Sue and I were assigned room #111, which was on the first floor over the ground floor. It seemed to be quite a nice room with both air conditioning and a little refrigerator. The bathroom even had a tub. However, there was nothing resembling a shower curtain. I felt pretty grungy from the day’s walking, so I took a shower. I was pretty sure that more water went into the tub than went onto the bathroom floor, but there was still enough on the floor to float the Hungarian admiral’s navy.

Váci Utca.

Only women were allowed to take children for walks in Hungary.

Even though the walking tour had been almost completely downhill from the top of Buda, Sue was completely wiped out. She slept all afternoon. She then took a bath in the huge tub in the room. By the time that she got out and got dressed we only had forty-five minutes until we had to leave for the night cruise on the Danube. When she told me that I should have told her how much time she had, I lost it, but I recovered my aplomb within a few seconds.

We decided to eat at the restaurant right across the street, Pesti Lampás. This turned out to be a great choice. We were able to eat on their "terrace," which was really a courtyard. Only one other couple was dining there. The service was very good, and the food was spectacular. There was even a pleasant musical accompaniment for part of the meal. I had salmon with black (!) spaghetti, spinach, and cantaloupe and a glass of Stella Artois. Sue had a white wine to accompany her supper of goat cheese, mixed vegetables, and a pastry. I asked for the check as soon as the food was delivered, so we were able to make it to our assembly with at least ten seconds to spare.

Our bedroom in the hotel.

We later learned what a much older Škoda looked like.

The scissors crisis was finally resolved at this store.



The Pesti Lampás restaurant.

Tasty salmon and strange spaghetti.

Sue’s supper.



Everyone was ready to cruise.

Lyle, Marge, and Mike boarding the boat.

The group walked down to pier 7. Along the way we made note of some landmarks on our street, including a supermarket named Match. We went into the Legenda cruise company. I never did see the name of the ship that we boarded.

The cruise on the Danube was a turning point for me. They served us champagne and a drink. We sat on the upper deck in an enclosed area. That was a good thing; it was quite windy, and the temperature was no higher than 60°. A video playing on a wide-screen TV provided a history of Buda and Pest, based on the buildings visible on either side of the river. The phrasing was overly dramatic, but I enjoyed it any way. The audio part was available in thirty languages. Sue and I had to share the audio device, but we had separate headphones.

Cruising in style and comfort.

The ship went south a little ways and then turned around. It then went all the way down to Margit Island and turned around. The views were nothing short of spectacular. Quite a few people dozed off during the cruise, but I really enjoyed it. I found it relaxing, amusing, and educational.

The machine on the left spoke thirty languages; the one on the right spoke none.

It occurred to me that Rick Steves seemed to have discovered one secret of making sure that the people on the tour have a good time: keep the alcohol flowing. Sue’s second drink was another tall flute of champagne. I switched to beer.

Buda by night.

We walked back to the hotel in a jovial mood. When I got to the room I managed to get on to the Internet using someone’s unsecured wifi connection. The name of the router was just "dlink," so whoever owned it probably was still using the default. The signal was pretty weak. I could only maintain the connection for short periods.

The Chain Bridge.

I remembered that the next stop would only be for one night; there would be no way to wash and dry clothes there. I therefore saw no choice other than devoting my last hour of wakefulness to laundering my clothes in the sink. I ran my clothes line from the showerhead to the end of the rack for the bath towels. This was just about long enough to hold my socks and underwear. The shirts I affixed to hooks and hangers.

I felt pretty good about things when I went to bed. I had gone an entire day without breaking or losing anything. I had both batteries and scissors. Budapest seemed like an exciting city. I had a free Internet connection. Life was pretty good.

### AVAILABLE DATA
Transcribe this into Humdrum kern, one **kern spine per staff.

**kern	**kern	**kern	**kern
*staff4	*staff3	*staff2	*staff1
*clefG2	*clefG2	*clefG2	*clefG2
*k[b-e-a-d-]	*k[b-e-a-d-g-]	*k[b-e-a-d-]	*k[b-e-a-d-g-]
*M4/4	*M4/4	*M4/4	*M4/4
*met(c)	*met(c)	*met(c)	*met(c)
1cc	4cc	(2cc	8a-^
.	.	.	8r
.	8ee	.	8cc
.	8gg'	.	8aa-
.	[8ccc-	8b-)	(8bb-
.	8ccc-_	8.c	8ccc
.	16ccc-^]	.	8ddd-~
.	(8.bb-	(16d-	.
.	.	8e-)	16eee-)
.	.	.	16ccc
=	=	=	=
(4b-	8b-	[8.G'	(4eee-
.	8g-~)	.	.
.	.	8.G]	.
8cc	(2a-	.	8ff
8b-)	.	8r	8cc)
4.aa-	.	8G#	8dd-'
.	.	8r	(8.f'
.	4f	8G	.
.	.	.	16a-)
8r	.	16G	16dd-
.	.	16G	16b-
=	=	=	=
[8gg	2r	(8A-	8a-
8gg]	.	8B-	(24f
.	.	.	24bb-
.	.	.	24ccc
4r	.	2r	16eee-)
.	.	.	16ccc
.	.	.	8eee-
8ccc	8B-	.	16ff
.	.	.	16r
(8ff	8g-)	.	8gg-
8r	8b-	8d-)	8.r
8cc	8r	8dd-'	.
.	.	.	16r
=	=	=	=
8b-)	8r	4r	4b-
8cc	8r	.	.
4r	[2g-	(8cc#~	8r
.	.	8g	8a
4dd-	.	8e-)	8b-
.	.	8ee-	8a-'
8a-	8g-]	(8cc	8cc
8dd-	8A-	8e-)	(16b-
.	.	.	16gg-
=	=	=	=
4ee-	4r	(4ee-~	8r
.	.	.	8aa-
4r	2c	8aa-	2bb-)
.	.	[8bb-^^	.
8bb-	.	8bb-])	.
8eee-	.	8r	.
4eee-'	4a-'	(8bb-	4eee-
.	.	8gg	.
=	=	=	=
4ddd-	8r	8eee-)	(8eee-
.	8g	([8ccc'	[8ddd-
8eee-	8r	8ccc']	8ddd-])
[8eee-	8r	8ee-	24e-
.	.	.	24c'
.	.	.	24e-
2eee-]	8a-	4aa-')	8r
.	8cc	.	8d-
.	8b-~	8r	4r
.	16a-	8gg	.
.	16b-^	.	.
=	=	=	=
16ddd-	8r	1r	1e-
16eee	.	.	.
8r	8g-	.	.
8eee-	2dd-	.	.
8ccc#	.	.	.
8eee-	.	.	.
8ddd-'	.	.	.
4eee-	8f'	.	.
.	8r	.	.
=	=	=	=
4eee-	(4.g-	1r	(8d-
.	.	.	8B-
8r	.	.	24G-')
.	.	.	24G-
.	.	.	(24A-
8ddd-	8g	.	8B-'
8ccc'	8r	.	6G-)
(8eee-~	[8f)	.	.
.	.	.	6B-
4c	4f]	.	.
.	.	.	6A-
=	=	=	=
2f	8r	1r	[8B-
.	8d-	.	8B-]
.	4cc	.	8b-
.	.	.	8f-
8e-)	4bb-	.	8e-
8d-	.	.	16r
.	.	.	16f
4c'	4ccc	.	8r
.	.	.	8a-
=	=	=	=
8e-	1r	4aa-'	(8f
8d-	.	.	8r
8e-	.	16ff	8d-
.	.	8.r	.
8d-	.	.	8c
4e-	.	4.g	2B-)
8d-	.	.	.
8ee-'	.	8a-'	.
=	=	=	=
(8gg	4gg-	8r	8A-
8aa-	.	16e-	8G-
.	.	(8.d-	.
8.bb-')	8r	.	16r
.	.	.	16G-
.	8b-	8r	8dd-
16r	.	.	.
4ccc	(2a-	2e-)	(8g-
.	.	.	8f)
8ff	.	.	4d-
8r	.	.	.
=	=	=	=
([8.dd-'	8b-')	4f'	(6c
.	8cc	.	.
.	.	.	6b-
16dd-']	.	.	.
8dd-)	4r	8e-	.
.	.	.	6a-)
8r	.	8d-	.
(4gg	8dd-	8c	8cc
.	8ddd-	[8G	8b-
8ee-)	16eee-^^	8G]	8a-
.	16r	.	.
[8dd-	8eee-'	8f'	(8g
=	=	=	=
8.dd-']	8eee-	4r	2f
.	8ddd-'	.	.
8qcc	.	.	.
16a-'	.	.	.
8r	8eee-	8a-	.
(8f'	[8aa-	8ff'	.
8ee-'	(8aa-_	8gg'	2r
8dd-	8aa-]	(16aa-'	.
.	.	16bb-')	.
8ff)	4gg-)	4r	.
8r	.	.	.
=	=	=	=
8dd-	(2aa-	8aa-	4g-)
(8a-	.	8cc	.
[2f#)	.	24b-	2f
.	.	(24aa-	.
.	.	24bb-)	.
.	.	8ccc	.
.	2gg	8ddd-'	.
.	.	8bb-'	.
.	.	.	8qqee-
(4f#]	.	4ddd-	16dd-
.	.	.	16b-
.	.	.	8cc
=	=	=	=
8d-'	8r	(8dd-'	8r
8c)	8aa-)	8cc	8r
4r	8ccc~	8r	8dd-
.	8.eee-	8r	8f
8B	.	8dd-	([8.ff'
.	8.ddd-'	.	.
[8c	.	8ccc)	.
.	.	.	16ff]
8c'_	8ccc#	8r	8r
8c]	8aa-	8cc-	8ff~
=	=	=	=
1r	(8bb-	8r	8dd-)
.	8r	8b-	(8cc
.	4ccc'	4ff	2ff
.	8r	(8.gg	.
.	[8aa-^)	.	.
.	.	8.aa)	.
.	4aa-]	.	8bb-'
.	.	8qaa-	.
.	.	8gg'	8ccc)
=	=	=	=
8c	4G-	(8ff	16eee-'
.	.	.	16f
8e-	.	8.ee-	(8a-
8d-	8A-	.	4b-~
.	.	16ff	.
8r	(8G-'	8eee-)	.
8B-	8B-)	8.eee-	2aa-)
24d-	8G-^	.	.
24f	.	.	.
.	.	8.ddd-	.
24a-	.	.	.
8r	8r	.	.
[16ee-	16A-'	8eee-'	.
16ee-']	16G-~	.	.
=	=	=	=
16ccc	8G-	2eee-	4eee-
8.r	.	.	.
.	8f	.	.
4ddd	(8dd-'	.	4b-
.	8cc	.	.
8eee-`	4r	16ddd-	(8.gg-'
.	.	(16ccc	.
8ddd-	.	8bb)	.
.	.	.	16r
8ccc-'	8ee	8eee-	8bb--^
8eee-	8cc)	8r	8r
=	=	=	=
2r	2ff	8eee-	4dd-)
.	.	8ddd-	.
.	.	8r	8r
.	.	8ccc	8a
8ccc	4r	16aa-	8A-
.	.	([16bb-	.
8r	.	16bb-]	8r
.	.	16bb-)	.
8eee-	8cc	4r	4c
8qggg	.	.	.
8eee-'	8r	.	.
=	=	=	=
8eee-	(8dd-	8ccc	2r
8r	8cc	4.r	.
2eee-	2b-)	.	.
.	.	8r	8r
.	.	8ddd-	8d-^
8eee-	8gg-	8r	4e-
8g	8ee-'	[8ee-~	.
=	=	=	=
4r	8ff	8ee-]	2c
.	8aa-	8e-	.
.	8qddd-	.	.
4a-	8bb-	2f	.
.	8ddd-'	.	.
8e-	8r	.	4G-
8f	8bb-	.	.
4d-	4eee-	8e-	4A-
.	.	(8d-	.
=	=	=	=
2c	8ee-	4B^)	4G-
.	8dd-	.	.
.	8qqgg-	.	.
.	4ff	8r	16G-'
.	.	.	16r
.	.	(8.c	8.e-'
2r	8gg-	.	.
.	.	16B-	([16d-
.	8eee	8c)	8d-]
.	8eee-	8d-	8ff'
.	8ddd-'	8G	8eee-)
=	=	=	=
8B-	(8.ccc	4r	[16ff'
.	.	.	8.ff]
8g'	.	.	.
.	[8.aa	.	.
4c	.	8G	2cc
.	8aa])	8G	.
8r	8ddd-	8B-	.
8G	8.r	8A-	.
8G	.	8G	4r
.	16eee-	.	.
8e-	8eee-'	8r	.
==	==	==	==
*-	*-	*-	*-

### EXERCISE GOAL
Copy the passage of the Budapest travel account starting at "Our bedroom in" and ending at "and strange spaghetti.". You will not need the lines to do this work.

### TASK SOLUTION
Our bedroom in the hotel.

We later learned what a much older Škoda looked like.

The scissors crisis was finally resolved at this store.



The Pesti Lampás restaurant.

Tasty salmon and strange spaghetti.